Let $F$ be a field and let $R = F[x,x^2y,x^3y^2,...,x^ny^{n-1},...]$ be a subring of the polynomial ring $F[x,y]$. Prove that the fields of fractions of $R$ and $F[x,y]$ are isomorphic.
I know that the field of fractions of the polynomial ring $K[X_1,X_2,...,X_n]$ over a field $K$ is the field of rational functions $\{\frac{f(X_1,X_2,...,X_n)}{g(X_1,X_2,...,X_n)} : f,g \in K[X_1,X_2,...,X_n] , g \neq 0\}$. But I'm not exactly sure how to write down an isomorphism between the fields of fractions of $R$ and $F[x,y]$ ; we're essentially to cook up an isomorphism between a ratio of functions in $R$ and a ratio of functions in $F[x,y]$. But $R$ is a subring of $F[x,y]$, so it doesn't even seem to me like such a map would be surjective.

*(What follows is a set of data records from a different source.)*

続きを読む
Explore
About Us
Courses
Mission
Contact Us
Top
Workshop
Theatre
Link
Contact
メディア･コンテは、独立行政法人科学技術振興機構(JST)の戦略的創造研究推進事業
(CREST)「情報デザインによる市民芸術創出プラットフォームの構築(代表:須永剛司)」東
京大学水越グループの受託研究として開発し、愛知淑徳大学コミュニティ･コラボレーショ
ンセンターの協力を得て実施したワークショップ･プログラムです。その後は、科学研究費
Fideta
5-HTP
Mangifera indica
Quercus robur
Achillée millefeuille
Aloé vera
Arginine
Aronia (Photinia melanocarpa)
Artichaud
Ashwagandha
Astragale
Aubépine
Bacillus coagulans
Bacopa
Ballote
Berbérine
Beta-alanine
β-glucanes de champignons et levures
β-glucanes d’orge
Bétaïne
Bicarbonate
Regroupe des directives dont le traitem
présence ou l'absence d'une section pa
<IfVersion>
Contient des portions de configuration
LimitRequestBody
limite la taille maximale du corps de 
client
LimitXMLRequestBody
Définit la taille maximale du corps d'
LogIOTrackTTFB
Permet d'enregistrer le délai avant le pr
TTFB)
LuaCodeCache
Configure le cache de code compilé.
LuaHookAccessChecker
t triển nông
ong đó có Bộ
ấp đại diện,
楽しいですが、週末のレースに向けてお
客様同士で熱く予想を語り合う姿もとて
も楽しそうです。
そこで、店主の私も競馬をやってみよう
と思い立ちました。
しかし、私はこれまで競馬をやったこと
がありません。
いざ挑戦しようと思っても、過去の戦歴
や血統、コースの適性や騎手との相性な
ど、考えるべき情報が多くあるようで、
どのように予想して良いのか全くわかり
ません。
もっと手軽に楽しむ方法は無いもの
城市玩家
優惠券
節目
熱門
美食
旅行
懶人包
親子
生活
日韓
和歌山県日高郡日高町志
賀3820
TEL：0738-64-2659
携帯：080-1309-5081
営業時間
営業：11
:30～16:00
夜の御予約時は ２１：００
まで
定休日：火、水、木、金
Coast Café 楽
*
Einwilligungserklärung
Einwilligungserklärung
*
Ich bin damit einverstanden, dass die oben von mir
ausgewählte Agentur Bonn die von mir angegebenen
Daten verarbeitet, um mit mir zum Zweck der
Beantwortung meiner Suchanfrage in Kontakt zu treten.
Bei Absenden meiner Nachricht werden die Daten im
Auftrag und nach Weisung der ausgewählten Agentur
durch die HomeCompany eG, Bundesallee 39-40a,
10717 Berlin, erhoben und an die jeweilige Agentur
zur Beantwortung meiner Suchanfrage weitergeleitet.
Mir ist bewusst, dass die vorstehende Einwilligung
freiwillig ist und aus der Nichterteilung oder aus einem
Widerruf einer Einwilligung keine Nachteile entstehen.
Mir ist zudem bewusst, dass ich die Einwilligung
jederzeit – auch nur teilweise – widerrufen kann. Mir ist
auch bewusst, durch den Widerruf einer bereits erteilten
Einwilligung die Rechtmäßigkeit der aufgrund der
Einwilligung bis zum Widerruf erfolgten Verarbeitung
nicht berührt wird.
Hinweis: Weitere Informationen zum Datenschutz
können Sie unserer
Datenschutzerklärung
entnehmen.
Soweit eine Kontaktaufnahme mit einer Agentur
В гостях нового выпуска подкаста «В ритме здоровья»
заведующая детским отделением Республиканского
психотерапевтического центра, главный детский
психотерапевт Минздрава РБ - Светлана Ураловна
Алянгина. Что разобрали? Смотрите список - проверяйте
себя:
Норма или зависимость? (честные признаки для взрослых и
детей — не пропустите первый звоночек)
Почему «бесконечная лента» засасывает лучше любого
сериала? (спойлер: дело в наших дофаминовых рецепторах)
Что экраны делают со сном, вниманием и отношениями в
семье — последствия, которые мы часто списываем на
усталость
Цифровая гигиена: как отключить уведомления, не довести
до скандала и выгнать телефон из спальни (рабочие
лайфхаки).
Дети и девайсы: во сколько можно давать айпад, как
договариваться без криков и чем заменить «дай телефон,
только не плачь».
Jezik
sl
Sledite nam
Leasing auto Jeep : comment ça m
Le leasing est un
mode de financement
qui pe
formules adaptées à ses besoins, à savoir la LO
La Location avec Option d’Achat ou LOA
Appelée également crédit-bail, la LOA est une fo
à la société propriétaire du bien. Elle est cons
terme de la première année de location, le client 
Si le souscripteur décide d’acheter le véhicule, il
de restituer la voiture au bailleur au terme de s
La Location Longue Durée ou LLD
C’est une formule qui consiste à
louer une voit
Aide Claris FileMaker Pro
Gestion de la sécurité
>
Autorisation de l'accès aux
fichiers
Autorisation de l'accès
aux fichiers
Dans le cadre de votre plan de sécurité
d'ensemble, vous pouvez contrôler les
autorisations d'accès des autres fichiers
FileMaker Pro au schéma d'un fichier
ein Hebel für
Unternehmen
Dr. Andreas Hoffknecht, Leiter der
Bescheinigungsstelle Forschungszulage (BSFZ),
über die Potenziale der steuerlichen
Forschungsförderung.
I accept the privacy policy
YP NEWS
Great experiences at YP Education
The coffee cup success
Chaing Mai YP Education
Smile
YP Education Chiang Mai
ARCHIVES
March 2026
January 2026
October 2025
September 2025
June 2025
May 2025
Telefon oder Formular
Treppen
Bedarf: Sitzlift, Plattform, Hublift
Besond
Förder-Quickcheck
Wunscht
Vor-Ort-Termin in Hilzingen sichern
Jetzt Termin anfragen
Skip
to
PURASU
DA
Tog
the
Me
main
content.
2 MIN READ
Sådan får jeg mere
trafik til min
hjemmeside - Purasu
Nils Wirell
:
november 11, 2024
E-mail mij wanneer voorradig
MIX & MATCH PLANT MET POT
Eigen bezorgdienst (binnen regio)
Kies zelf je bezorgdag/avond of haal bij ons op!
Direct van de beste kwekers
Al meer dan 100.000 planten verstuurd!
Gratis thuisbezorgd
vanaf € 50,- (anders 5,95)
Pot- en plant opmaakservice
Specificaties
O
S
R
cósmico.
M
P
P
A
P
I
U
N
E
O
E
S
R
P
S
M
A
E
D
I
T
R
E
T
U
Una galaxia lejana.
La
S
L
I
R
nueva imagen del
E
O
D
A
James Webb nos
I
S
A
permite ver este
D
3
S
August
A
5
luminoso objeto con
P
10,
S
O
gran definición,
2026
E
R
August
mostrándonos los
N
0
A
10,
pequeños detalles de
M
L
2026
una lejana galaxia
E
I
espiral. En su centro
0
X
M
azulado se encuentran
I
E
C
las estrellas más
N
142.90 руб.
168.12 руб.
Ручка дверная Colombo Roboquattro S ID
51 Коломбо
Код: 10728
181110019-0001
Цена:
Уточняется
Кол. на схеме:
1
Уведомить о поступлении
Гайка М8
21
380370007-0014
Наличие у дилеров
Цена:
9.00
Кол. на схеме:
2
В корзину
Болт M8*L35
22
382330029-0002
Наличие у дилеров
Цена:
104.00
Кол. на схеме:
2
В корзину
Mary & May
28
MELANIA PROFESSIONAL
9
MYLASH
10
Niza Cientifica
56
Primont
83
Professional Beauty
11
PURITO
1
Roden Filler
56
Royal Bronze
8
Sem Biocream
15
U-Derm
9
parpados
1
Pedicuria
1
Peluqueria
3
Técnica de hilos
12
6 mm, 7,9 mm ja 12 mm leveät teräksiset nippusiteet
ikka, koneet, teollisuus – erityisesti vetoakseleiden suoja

Any ideas would be appreciated.
Thanks!
Clearly the field of fractions of $R$ is contained in the field of fractions $F(x, y)$ of $F[x, y]$. So it remains to show that they are equal. Note that it is enough to show that $y$ is in the fraction field of $R$, as any subfield of $F(x, y)$ that contains $F$, $x$ and $y$ is necessarily equal (not just isomorphic) to $F(x, y)$, and $R$, and therefore its field of fractions, already contains $F$ and $x$.
Now since $x^2$ and $x^2y$ are both in $R$, we must have that $\frac{x^2y}{x^2} = y$ is in the fraction field of $R$ as well. This finishes the proof.